Supplied material START
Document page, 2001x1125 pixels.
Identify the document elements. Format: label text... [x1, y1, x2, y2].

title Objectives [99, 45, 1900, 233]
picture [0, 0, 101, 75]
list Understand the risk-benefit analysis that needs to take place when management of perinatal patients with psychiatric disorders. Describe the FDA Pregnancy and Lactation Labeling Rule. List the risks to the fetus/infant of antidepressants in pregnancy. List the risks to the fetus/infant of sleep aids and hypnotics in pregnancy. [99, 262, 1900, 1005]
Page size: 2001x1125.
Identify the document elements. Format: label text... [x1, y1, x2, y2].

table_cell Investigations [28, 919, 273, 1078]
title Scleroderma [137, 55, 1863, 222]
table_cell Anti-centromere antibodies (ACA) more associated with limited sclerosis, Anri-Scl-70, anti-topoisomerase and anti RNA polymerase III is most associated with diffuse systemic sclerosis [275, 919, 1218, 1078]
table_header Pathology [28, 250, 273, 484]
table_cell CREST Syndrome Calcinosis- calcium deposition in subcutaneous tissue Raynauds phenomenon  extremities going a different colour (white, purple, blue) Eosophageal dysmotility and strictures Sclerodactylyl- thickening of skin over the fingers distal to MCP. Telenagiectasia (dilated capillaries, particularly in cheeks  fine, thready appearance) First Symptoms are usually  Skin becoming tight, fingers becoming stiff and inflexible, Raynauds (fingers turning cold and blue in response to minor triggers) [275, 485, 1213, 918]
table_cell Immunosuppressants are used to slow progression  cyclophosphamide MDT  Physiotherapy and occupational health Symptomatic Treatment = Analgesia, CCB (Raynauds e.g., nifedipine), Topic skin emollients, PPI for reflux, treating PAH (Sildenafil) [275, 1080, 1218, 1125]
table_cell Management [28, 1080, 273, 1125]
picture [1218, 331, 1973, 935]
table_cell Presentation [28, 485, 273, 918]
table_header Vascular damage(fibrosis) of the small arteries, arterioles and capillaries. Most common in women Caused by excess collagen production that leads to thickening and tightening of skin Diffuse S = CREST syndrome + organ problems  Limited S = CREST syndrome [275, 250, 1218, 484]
Supplied material END
Task to complete: Which lines in the records above contain the string "that"? Copy them.

Solved exercise:
list Understand the risk-benefit analysis that needs to take place when management of perinatal patients with psychiatric disorders. Describe the FDA Pregnancy and Lactation Labeling Rule. List the risks to the fetus/infant of antidepressants in pregnancy. List the risks to the fetus/infant of sleep aids and hypnotics in pregnancy. [99, 262, 1900, 1005]
table_header Vascular damage(fibrosis) of the small arteries, arterioles and capillaries. Most common in women Caused by excess collagen production that leads to thickening and tightening of skin Diffuse S = CREST syndrome + organ problems  Limited S = CREST syndrome [275, 250, 1218, 484]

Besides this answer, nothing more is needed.